(DATASET)
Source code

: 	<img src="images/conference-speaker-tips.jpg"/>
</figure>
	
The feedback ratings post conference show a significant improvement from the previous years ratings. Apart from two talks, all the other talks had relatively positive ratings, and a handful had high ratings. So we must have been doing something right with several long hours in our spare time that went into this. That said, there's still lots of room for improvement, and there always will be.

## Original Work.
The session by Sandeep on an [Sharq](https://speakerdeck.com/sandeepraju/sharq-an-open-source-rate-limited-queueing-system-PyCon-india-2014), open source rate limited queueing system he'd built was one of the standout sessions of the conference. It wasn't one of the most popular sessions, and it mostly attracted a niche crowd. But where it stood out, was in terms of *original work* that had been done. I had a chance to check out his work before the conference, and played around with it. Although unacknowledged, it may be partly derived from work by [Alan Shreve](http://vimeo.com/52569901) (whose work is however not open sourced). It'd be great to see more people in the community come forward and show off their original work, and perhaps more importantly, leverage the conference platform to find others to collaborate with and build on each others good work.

(INSTRUCTIONS FOR THE TASK)
Reprint the complete listing exactly.

(YOUR RESPONSE)
Source code

: 	<img src="images/conference-speaker-tips.jpg"/>
</figure>
	
The feedback ratings post conference show a significant improvement from the previous years ratings. Apart from two talks, all the other talks had relatively positive ratings, and a handful had high ratings. So we must have been doing something right with several long hours in our spare time that went into this. That said, there's still lots of room for improvement, and there always will be.

## Original Work.
The session by Sandeep on an [Sharq](https://speakerdeck.com/sandeepraju/sharq-an-open-source-rate-limited-queueing-system-PyCon-india-2014), open source rate limited queueing system he'd built was one of the standout sessions of the conference. It wasn't one of the most popular sessions, and it mostly attracted a niche crowd. But where it stood out, was in terms of *original work* that had been done. I had a chance to check out his work before the conference, and played around with it. Although unacknowledged, it may be partly derived from work by [Alan Shreve](http://vimeo.com/52569901) (whose work is however not open sourced). It'd be great to see more people in the community come forward and show off their original work, and perhaps more importantly, leverage the conference platform to find others to collaborate with and build on each others good work.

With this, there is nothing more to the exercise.